:: Exercise input ::
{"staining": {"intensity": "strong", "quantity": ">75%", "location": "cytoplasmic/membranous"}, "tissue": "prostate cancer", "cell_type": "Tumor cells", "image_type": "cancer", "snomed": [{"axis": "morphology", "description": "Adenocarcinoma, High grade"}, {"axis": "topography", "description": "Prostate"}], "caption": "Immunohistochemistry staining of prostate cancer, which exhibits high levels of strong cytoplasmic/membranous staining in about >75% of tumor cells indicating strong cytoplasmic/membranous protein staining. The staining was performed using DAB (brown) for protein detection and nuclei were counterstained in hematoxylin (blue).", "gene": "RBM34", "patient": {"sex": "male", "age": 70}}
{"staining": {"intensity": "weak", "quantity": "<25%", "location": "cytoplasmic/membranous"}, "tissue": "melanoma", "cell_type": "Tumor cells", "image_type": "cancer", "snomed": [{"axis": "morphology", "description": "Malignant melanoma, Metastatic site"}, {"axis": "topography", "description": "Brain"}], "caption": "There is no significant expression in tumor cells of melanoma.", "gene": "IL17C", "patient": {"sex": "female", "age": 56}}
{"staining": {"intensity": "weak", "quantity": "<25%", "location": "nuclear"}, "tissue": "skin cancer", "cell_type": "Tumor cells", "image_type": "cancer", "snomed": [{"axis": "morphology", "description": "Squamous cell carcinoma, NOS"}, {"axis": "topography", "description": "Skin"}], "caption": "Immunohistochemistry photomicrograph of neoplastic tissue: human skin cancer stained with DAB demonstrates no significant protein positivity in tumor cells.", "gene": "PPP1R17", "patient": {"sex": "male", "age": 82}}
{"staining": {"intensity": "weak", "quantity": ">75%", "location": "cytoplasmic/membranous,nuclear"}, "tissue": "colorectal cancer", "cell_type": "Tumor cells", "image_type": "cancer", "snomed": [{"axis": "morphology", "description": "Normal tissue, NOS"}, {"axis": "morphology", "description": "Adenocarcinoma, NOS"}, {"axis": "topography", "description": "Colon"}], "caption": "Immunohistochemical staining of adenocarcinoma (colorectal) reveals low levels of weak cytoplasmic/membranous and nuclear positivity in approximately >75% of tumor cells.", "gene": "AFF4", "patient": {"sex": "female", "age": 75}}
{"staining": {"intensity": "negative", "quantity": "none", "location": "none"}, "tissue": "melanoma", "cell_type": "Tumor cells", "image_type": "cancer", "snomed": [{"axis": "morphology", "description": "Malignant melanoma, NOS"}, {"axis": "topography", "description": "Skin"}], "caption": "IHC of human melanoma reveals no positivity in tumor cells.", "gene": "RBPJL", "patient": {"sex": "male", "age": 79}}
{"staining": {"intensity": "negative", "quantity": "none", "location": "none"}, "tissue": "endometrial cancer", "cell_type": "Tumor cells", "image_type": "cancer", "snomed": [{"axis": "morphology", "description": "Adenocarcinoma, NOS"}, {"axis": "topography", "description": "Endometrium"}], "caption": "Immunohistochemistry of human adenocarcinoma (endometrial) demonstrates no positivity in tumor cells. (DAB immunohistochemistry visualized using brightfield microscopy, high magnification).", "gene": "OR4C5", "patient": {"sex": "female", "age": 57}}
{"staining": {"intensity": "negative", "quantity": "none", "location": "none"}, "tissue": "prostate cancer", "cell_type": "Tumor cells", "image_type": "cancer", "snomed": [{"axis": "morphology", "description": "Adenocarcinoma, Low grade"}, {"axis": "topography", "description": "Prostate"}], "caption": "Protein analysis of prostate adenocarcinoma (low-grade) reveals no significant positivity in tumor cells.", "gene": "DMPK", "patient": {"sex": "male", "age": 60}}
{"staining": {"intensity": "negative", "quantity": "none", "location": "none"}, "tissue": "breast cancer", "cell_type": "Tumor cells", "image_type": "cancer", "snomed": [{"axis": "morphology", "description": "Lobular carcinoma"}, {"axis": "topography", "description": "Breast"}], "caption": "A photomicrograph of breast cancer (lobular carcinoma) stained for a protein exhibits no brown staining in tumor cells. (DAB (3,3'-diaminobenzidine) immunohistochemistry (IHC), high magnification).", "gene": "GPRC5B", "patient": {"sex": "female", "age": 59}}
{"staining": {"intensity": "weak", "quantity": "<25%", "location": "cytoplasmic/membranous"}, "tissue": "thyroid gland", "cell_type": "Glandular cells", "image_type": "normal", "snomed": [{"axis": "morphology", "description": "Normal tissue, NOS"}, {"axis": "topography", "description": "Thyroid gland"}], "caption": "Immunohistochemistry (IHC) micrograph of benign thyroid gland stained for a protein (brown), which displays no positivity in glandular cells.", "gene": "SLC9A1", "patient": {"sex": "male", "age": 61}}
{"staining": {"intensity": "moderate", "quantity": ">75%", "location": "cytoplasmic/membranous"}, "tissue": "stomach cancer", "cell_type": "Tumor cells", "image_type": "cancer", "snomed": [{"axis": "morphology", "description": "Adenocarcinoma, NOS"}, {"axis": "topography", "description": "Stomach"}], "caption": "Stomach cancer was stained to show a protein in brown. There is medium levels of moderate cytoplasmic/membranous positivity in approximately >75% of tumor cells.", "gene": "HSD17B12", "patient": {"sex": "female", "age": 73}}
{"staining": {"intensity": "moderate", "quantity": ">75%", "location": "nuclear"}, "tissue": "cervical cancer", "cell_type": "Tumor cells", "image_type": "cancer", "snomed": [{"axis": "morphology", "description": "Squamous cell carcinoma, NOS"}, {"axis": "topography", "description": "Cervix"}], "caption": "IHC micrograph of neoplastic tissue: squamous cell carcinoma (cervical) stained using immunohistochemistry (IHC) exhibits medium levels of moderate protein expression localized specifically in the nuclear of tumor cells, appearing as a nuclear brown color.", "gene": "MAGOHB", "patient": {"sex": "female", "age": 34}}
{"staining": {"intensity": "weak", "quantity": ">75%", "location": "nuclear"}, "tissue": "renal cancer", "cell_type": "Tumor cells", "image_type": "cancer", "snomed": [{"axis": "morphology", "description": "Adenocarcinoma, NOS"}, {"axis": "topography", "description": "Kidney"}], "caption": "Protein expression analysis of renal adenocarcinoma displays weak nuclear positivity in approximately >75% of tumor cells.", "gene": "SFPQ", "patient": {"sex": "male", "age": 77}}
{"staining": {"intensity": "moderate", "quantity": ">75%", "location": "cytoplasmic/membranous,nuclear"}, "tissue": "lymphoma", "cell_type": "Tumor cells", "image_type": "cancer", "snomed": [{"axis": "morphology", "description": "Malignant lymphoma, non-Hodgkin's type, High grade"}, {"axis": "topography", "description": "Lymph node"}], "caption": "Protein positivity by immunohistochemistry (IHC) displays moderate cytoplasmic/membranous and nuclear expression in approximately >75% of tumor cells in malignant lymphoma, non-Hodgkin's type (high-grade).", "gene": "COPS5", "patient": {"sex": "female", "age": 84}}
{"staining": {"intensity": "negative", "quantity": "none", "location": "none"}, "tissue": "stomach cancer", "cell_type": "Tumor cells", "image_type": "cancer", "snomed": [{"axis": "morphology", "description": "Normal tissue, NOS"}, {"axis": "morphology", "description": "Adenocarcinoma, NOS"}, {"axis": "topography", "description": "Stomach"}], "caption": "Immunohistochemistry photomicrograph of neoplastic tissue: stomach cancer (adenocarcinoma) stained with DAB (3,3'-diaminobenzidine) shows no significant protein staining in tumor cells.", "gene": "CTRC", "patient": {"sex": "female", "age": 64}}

:: Work item ::
Make an exact transcription of all the records.

:: Written solution ::
{"staining": {"intensity": "strong", "quantity": ">75%", "location": "cytoplasmic/membranous"}, "tissue": "prostate cancer", "cell_type": "Tumor cells", "image_type": "cancer", "snomed": [{"axis": "morphology", "description": "Adenocarcinoma, High grade"}, {"axis": "topography", "description": "Prostate"}], "caption": "Immunohistochemistry staining of prostate cancer, which exhibits high levels of strong cytoplasmic/membranous staining in about >75% of tumor cells indicating strong cytoplasmic/membranous protein staining. The staining was performed using DAB (brown) for protein detection and nuclei were counterstained in hematoxylin (blue).", "gene": "RBM34", "patient": {"sex": "male", "age": 70}}
{"staining": {"intensity": "weak", "quantity": "<25%", "location": "cytoplasmic/membranous"}, "tissue": "melanoma", "cell_type": "Tumor cells", "image_type": "cancer", "snomed": [{"axis": "morphology", "description": "Malignant melanoma, Metastatic site"}, {"axis": "topography", "description": "Brain"}], "caption": "There is no significant expression in tumor cells of melanoma.", "gene": "IL17C", "patient": {"sex": "female", "age": 56}}
{"staining": {"intensity": "weak", "quantity": "<25%", "location": "nuclear"}, "tissue": "skin cancer", "cell_type": "Tumor cells", "image_type": "cancer", "snomed": [{"axis": "morphology", "description": "Squamous cell carcinoma, NOS"}, {"axis": "topography", "description": "Skin"}], "caption": "Immunohistochemistry photomicrograph of neoplastic tissue: human skin cancer stained with DAB demonstrates no significant protein positivity in tumor cells.", "gene": "PPP1R17", "patient": {"sex": "male", "age": 82}}
{"staining": {"intensity": "weak", "quantity": ">75%", "location": "cytoplasmic/membranous,nuclear"}, "tissue": "colorectal cancer", "cell_type": "Tumor cells", "image_type": "cancer", "snomed": [{"axis": "morphology", "description": "Normal tissue, NOS"}, {"axis": "morphology", "description": "Adenocarcinoma, NOS"}, {"axis": "topography", "description": "Colon"}], "caption": "Immunohistochemical staining of adenocarcinoma (colorectal) reveals low levels of weak cytoplasmic/membranous and nuclear positivity in approximately >75% of tumor cells.", "gene": "AFF4", "patient": {"sex": "female", "age": 75}}
{"staining": {"intensity": "negative", "quantity": "none", "location": "none"}, "tissue": "melanoma", "cell_type": "Tumor cells", "image_type": "cancer", "snomed": [{"axis": "morphology", "description": "Malignant melanoma, NOS"}, {"axis": "topography", "description": "Skin"}], "caption": "IHC of human melanoma reveals no positivity in tumor cells.", "gene": "RBPJL", "patient": {"sex": "male", "age": 79}}
{"staining": {"intensity": "negative", "quantity": "none", "location": "none"}, "tissue": "endometrial cancer", "cell_type": "Tumor cells", "image_type": "cancer", "snomed": [{"axis": "morphology", "description": "Adenocarcinoma, NOS"}, {"axis": "topography", "description": "Endometrium"}], "caption": "Immunohistochemistry of human adenocarcinoma (endometrial) demonstrates no positivity in tumor cells. (DAB immunohistochemistry visualized using brightfield microscopy, high magnification).", "gene": "OR4C5", "patient": {"sex": "female", "age": 57}}
{"staining": {"intensity": "negative", "quantity": "none", "location": "none"}, "tissue": "prostate cancer", "cell_type": "Tumor cells", "image_type": "cancer", "snomed": [{"axis": "morphology", "description": "Adenocarcinoma, Low grade"}, {"axis": "topography", "description": "Prostate"}], "caption": "Protein analysis of prostate adenocarcinoma (low-grade) reveals no significant positivity in tumor cells.", "gene": "DMPK", "patient": {"sex": "male", "age": 60}}
{"staining": {"intensity": "negative", "quantity": "none", "location": "none"}, "tissue": "breast cancer", "cell_type": "Tumor cells", "image_type": "cancer", "snomed": [{"axis": "morphology", "description": "Lobular carcinoma"}, {"axis": "topography", "description": "Breast"}], "caption": "A photomicrograph of breast cancer (lobular carcinoma) stained for a protein exhibits no brown staining in tumor cells. (DAB (3,3'-diaminobenzidine) immunohistochemistry (IHC), high magnification).", "gene": "GPRC5B", "patient": {"sex": "female", "age": 59}}
{"staining": {"intensity": "weak", "quantity": "<25%", "location": "cytoplasmic/membranous"}, "tissue": "thyroid gland", "cell_type": "Glandular cells", "image_type": "normal", "snomed": [{"axis": "morphology", "description": "Normal tissue, NOS"}, {"axis": "topography", "description": "Thyroid gland"}], "caption": "Immunohistochemistry (IHC) micrograph of benign thyroid gland stained for a protein (brown), which displays no positivity in glandular cells.", "gene": "SLC9A1", "patient": {"sex": "male", "age": 61}}
{"staining": {"intensity": "moderate", "quantity": ">75%", "location": "cytoplasmic/membranous"}, "tissue": "stomach cancer", "cell_type": "Tumor cells", "image_type": "cancer", "snomed": [{"axis": "morphology", "description": "Adenocarcinoma, NOS"}, {"axis": "topography", "description": "Stomach"}], "caption": "Stomach cancer was stained to show a protein in brown. There is medium levels of moderate cytoplasmic/membranous positivity in approximately >75% of tumor cells.", "gene": "HSD17B12", "patient": {"sex": "female", "age": 73}}
{"staining": {"intensity": "moderate", "quantity": ">75%", "location": "nuclear"}, "tissue": "cervical cancer", "cell_type": "Tumor cells", "image_type": "cancer", "snomed": [{"axis": "morphology", "description": "Squamous cell carcinoma, NOS"}, {"axis": "topography", "description": "Cervix"}], "caption": "IHC micrograph of neoplastic tissue: squamous cell carcinoma (cervical) stained using immunohistochemistry (IHC) exhibits medium levels of moderate protein expression localized specifically in the nuclear of tumor cells, appearing as a nuclear brown color.", "gene": "MAGOHB", "patient": {"sex": "female", "age": 34}}
{"staining": {"intensity": "weak", "quantity": ">75%", "location": "nuclear"}, "tissue": "renal cancer", "cell_type": "Tumor cells", "image_type": "cancer", "snomed": [{"axis": "morphology", "description": "Adenocarcinoma, NOS"}, {"axis": "topography", "description": "Kidney"}], "caption": "Protein expression analysis of renal adenocarcinoma displays weak nuclear positivity in approximately >75% of tumor cells.", "gene": "SFPQ", "patient": {"sex": "male", "age": 77}}
{"staining": {"intensity": "moderate", "quantity": ">75%", "location": "cytoplasmic/membranous,nuclear"}, "tissue": "lymphoma", "cell_type": "Tumor cells", "image_type": "cancer", "snomed": [{"axis": "morphology", "description": "Malignant lymphoma, non-Hodgkin's type, High grade"}, {"axis": "topography", "description": "Lymph node"}], "caption": "Protein positivity by immunohistochemistry (IHC) displays moderate cytoplasmic/membranous and nuclear expression in approximately >75% of tumor cells in malignant lymphoma, non-Hodgkin's type (high-grade).", "gene": "COPS5", "patient": {"sex": "female", "age": 84}}
{"staining": {"intensity": "negative", "quantity": "none", "location": "none"}, "tissue": "stomach cancer", "cell_type": "Tumor cells", "image_type": "cancer", "snomed": [{"axis": "morphology", "description": "Normal tissue, NOS"}, {"axis": "morphology", "description": "Adenocarcinoma, NOS"}, {"axis": "topography", "description": "Stomach"}], "caption": "Immunohistochemistry photomicrograph of neoplastic tissue: stomach cancer (adenocarcinoma) stained with DAB (3,3'-diaminobenzidine) shows no significant protein staining in tumor cells.", "gene": "CTRC", "patient": {"sex": "female", "age": 64}}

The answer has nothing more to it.